Ainsi, le coeur économique de l'Ukraine balance entre ses frontières. A tel point que l'"association" avec l'une ou l'autre partie prend des allures de négociations pécunières. Ce mercredi 11 décembre, un porte-parole de la Commission européenne déclarait : "Nous n'allons pas jouer avec les chiffres. La prospérité de l'Ukraine ne peut pas être l'objet d'un appel d'offres où le mieux disant gagne le prix." En cause : la demande, un petit plus tôt dans la journée par le Premier ministre Mykola Azarov, de 20 milliards d'euros d'aides européennes pour signer l'accord d'association avec l'Union européenne. "Evidemment, lorsqu'il fait cette demande, on peut se dire qu'il exagère, qu'il en rajoute… C'est fort probable, commente Charles Urjewicz. Il n'empêche, l'addition serait de toute façon extrêmement salée !"
Car, poursuit le chercheur, "le partenariat économique entre l'UE et l'Ukraine implique un certain nombre de réformes profondes de l'économie ukrainienne. Mais quelles sont les capacités de l'Union européenne de répondre aux besoins de l'Ukraine, pour s'adapter, pour amortir ces réformes qui seront coûteuses en termes sociaux ? L'UE a aujourd'hui des moyens très limités ; elle n'est pas capable d'aider convenablement un pays comme la Grèce, qu'en sera-t-il de l'Ukraine et de ses 50 millions d'habitants ?"

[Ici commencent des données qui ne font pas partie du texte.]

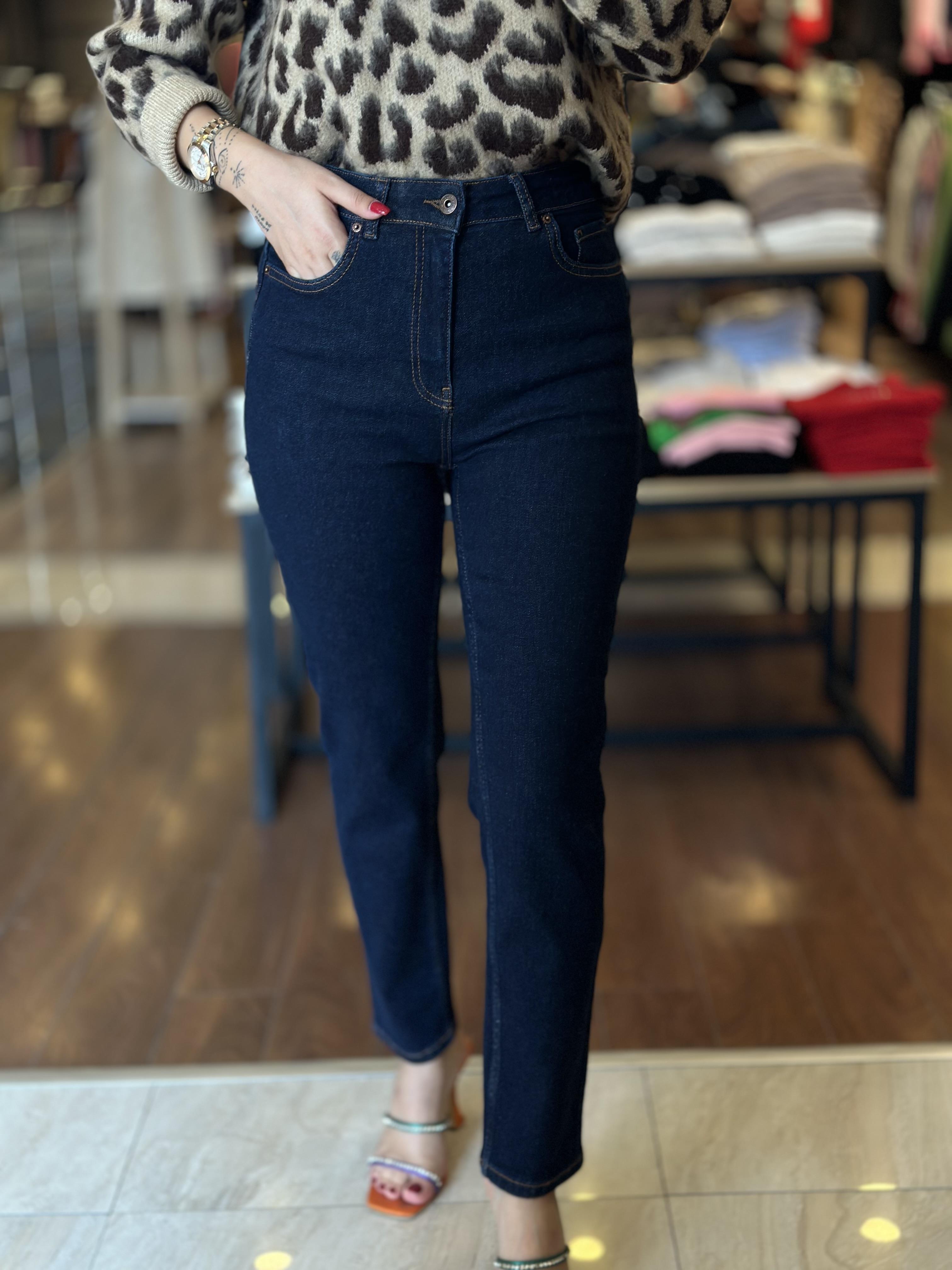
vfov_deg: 39.7
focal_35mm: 48
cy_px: 635
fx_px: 1760
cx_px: 476
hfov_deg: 30.3
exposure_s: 1/111
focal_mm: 6.86
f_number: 1.78
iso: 125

Le 29 novembre, à Vilnius, les accords d'association n'ont été signés qu'avec la Moldavie et la Géorgie. Mais pas avec l'Ukraine, comme c'était initialement prévu. Aider ces pays est-il plus abordable pour l'Europe ? "La Géorgie est un petit pays qui est pauvre, qu'on peut aider sans se serrer trop la ceinture, explique le politologue. Tandis que l'Ukraine, sans être un pays riche, est un pays de près de 50 millions d'habitants, avec une industrie puissante, polluante, qui devrait être totalement remodelée, certes, mais c'est un pays qui coûte cher à moderniser."
Une difficulté relevée par Martin Schultz, le président du Parlement européen, sur une radio allemande : "L'Ukraine se trouve en état de crise gravissime depuis l'instauration de la démocratie (…) Aider les Etats en crise n'est pas une chose très populaire en Europe. Or, d'après les propositions de Moscou, il est prévu que l'Ukraine reçoive une aide de court terme que nous, Européens, ne pouvons ou ne voulons pas accorder sous cette forme. C'est une des raisons pour lesquelles le gouvernement ukrainien a finalement décidé de coopérer avec la Russie."
Mais alors, qu'en est-il du côté russe ? Charles Urjewicz suppose "qu'il y a, du côté du Kremlin, une volonté politique d'arracher l'Ukraine à la tentation européenne, et qu'il y a la volonté, et peut-être la capacité, de dégager des moyens importants." Dès le 26 novembre, le Premier ministre Mykola Azarov reconnaissait que la Russie avait dissuadé l'Ukraine de signer l'accord. Moscou, qui
selon Vladimir Poutine le 12 décembre, n'impose rien à personne.